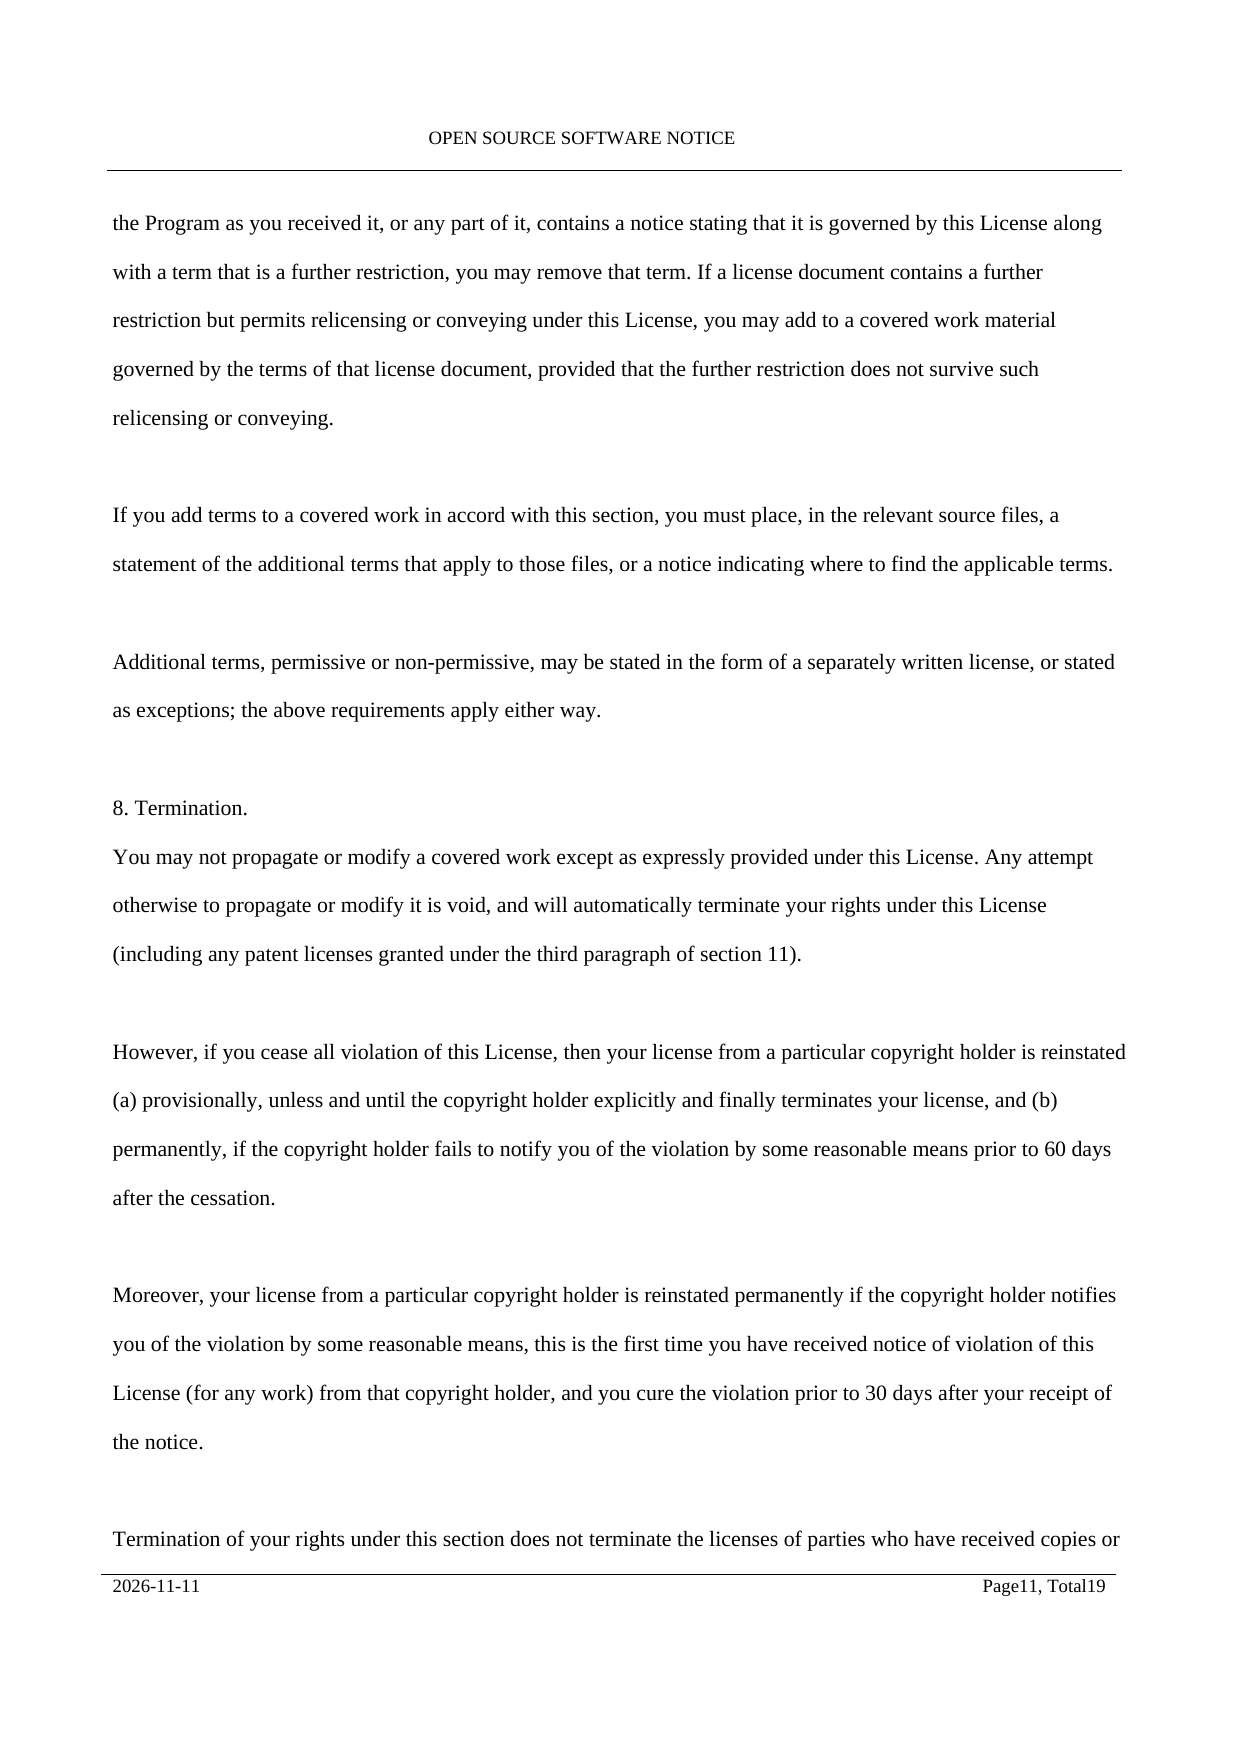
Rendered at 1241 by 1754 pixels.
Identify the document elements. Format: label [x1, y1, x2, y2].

text [112, 206, 1128, 1555]
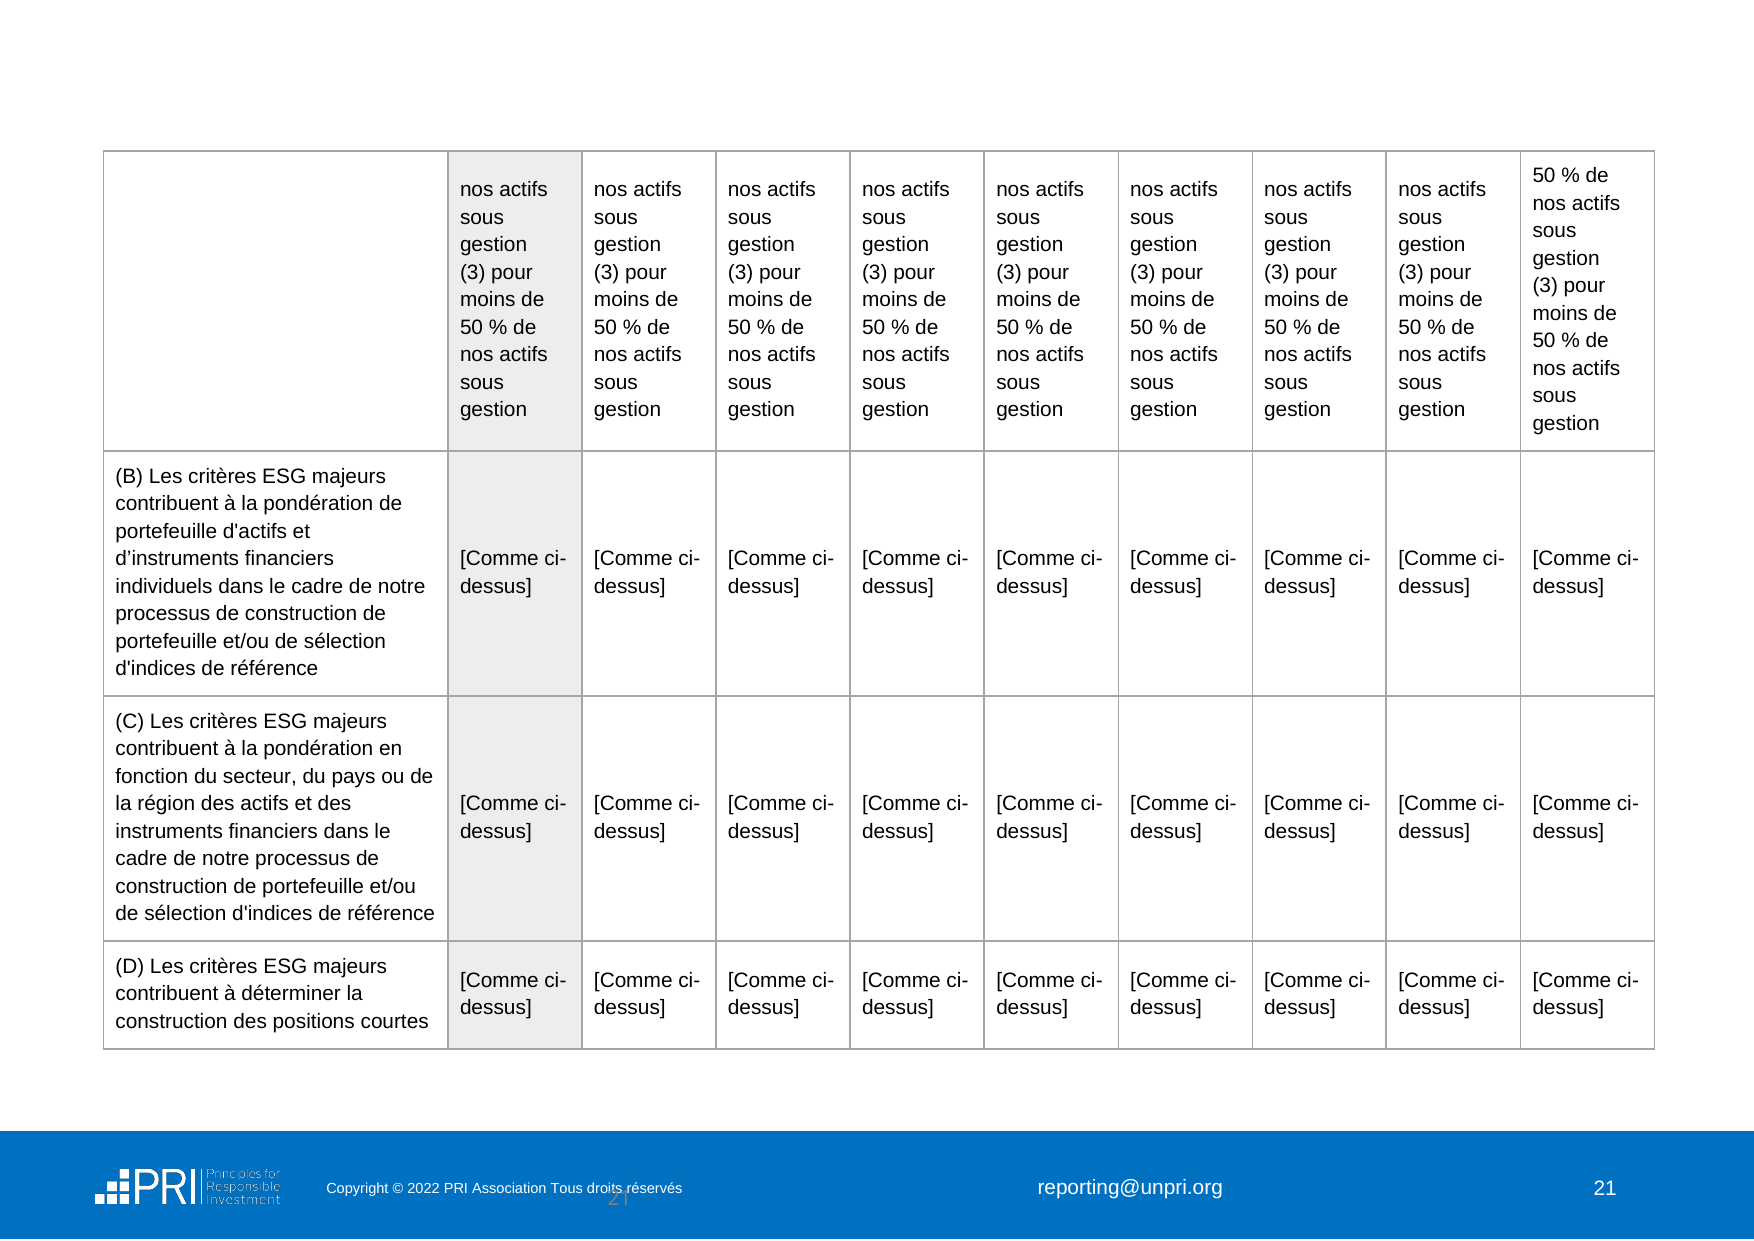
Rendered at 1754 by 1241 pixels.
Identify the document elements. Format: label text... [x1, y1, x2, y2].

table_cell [985, 152, 1118, 450]
table_cell [Comme ci-dessus] [1253, 942, 1385, 1048]
table_cell [Comme ci-dessus] [1521, 697, 1654, 940]
table_cell [Comme ci-dessus] [985, 452, 1118, 695]
table_cell [Comme ci-dessus] [1521, 942, 1654, 1048]
table_cell [Comme ci-dessus] [1119, 452, 1252, 695]
table_cell [Comme ci-dessus] [1119, 942, 1252, 1048]
table_cell (C) Les critères ESG majeurs contribuent à la pondération en fonction du secteur, du pays ou de la région des actifs et des instruments financiers dans le cadre de notre processus de construction de portefeuille et/ou de sélection d'indices de référence [104, 697, 447, 940]
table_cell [449, 152, 581, 450]
table_cell [Comme ci-dessus] [449, 697, 581, 940]
table_cell [Comme ci-dessus] [449, 452, 581, 695]
table_cell [Comme ci-dessus] [851, 942, 983, 1048]
table_cell (B) Les critères ESG majeurs contribuent à la pondération de portefeuille d'actifs et d’instruments financiers individuels dans le cadre de notre processus de construction de portefeuille et/ou de sélection d'indices de référence [104, 452, 447, 695]
table_cell (D) Les critères ESG majeurs contribuent à déterminer la construction des positions courtes [104, 942, 447, 1048]
table_cell [Comme ci-dessus] [985, 942, 1118, 1048]
table_cell [Comme ci-dessus] [717, 697, 849, 940]
table_cell [Comme ci-dessus] [985, 697, 1118, 940]
table_cell [Comme ci-dessus] [717, 942, 849, 1048]
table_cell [717, 152, 849, 450]
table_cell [851, 152, 983, 450]
table_cell [Comme ci-dessus] [583, 942, 715, 1048]
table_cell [583, 152, 715, 450]
table_cell [Comme ci-dessus] [1387, 697, 1520, 940]
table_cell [1387, 152, 1520, 450]
table_cell [Comme ci-dessus] [717, 452, 849, 695]
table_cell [1521, 152, 1654, 450]
table_cell [Comme ci-dessus] [1387, 942, 1520, 1048]
table_cell [Comme ci-dessus] [1253, 452, 1385, 695]
table_cell [Comme ci-dessus] [1521, 452, 1654, 695]
table_cell [Comme ci-dessus] [851, 697, 983, 940]
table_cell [104, 152, 447, 450]
table_cell [Comme ci-dessus] [583, 697, 715, 940]
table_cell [1253, 152, 1385, 450]
table_cell [Comme ci-dessus] [1253, 697, 1385, 940]
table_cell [1119, 152, 1252, 450]
picture [92, 1166, 282, 1207]
table_cell [Comme ci-dessus] [449, 942, 581, 1048]
table_cell [Comme ci-dessus] [1387, 452, 1520, 695]
table_cell [Comme ci-dessus] [583, 452, 715, 695]
table_cell [Comme ci-dessus] [1119, 697, 1252, 940]
table_cell [Comme ci-dessus] [851, 452, 983, 695]
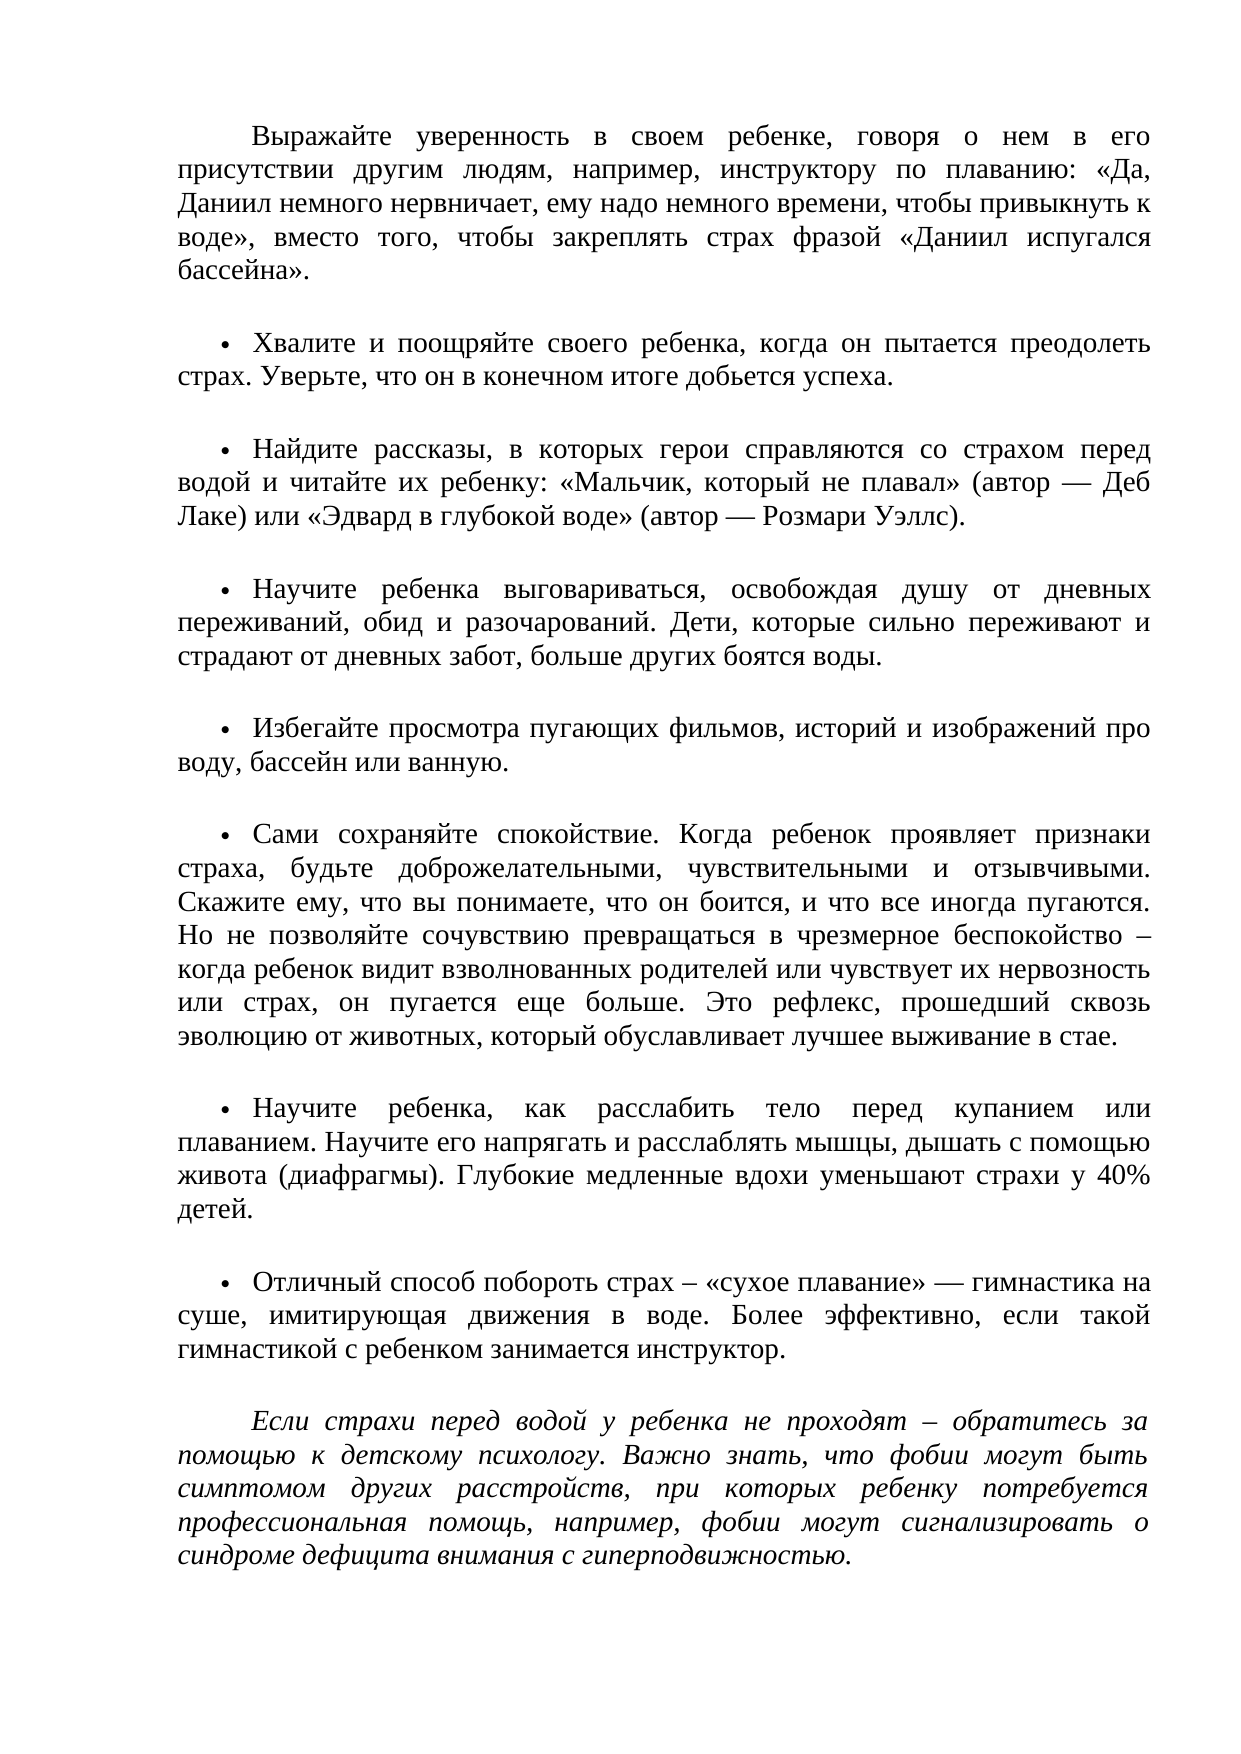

□ □ □ □ □ □ □

▶ INSTRUCTION
Set the entries down again exactly. Do not include the images.

▶ TASK RESULT
Rendered at 1241 by 1754 pixels.
Identify the document elements. Format: label [x1, y1, x2, y2].

text [112, 206, 1128, 1555]
Rendered at 1754 by 1241 pixels.
Identify the document elements. Format: label text... [x1, y1, x2, y2].

table_cell [985, 152, 1118, 450]
table_cell [Comme ci-dessus] [1253, 942, 1385, 1048]
table_cell [Comme ci-dessus] [1521, 697, 1654, 940]
table_cell [Comme ci-dessus] [985, 452, 1118, 695]
table_cell [Comme ci-dessus] [1521, 942, 1654, 1048]
table_cell [Comme ci-dessus] [1119, 452, 1252, 695]
table_cell [Comme ci-dessus] [1119, 942, 1252, 1048]
table_cell (C) Les critères ESG majeurs contribuent à la pondération en fonction du secteur, du pays ou de la région des actifs et des instruments financiers dans le cadre de notre processus de construction de portefeuille et/ou de sélection d'indices de référence [104, 697, 447, 940]
table_cell [449, 152, 581, 450]
table_cell [Comme ci-dessus] [449, 697, 581, 940]
table_cell [Comme ci-dessus] [449, 452, 581, 695]
table_cell [Comme ci-dessus] [851, 942, 983, 1048]
table_cell (B) Les critères ESG majeurs contribuent à la pondération de portefeuille d'actifs et d’instruments financiers individuels dans le cadre de notre processus de construction de portefeuille et/ou de sélection d'indices de référence [104, 452, 447, 695]
table_cell (D) Les critères ESG majeurs contribuent à déterminer la construction des positions courtes [104, 942, 447, 1048]
table_cell [Comme ci-dessus] [985, 942, 1118, 1048]
table_cell [Comme ci-dessus] [717, 697, 849, 940]
table_cell [Comme ci-dessus] [985, 697, 1118, 940]
table_cell [Comme ci-dessus] [717, 942, 849, 1048]
table_cell [717, 152, 849, 450]
table_cell [851, 152, 983, 450]
table_cell [Comme ci-dessus] [583, 942, 715, 1048]
table_cell [583, 152, 715, 450]
table_cell [Comme ci-dessus] [1387, 697, 1520, 940]
table_cell [1387, 152, 1520, 450]
table_cell [Comme ci-dessus] [717, 452, 849, 695]
table_cell [1521, 152, 1654, 450]
table_cell [Comme ci-dessus] [1387, 942, 1520, 1048]
table_cell [Comme ci-dessus] [1253, 452, 1385, 695]
table_cell [Comme ci-dessus] [1521, 452, 1654, 695]
table_cell [Comme ci-dessus] [851, 697, 983, 940]
table_cell [104, 152, 447, 450]
table_cell [Comme ci-dessus] [583, 697, 715, 940]
table_cell [1253, 152, 1385, 450]
table_cell [Comme ci-dessus] [1253, 697, 1385, 940]
table_cell [1119, 152, 1252, 450]
picture [92, 1166, 282, 1207]
table_cell [Comme ci-dessus] [449, 942, 581, 1048]
table_cell [Comme ci-dessus] [1387, 452, 1520, 695]
table_cell [Comme ci-dessus] [583, 452, 715, 695]
table_cell [Comme ci-dessus] [1119, 697, 1252, 940]
table_cell [Comme ci-dessus] [851, 452, 983, 695]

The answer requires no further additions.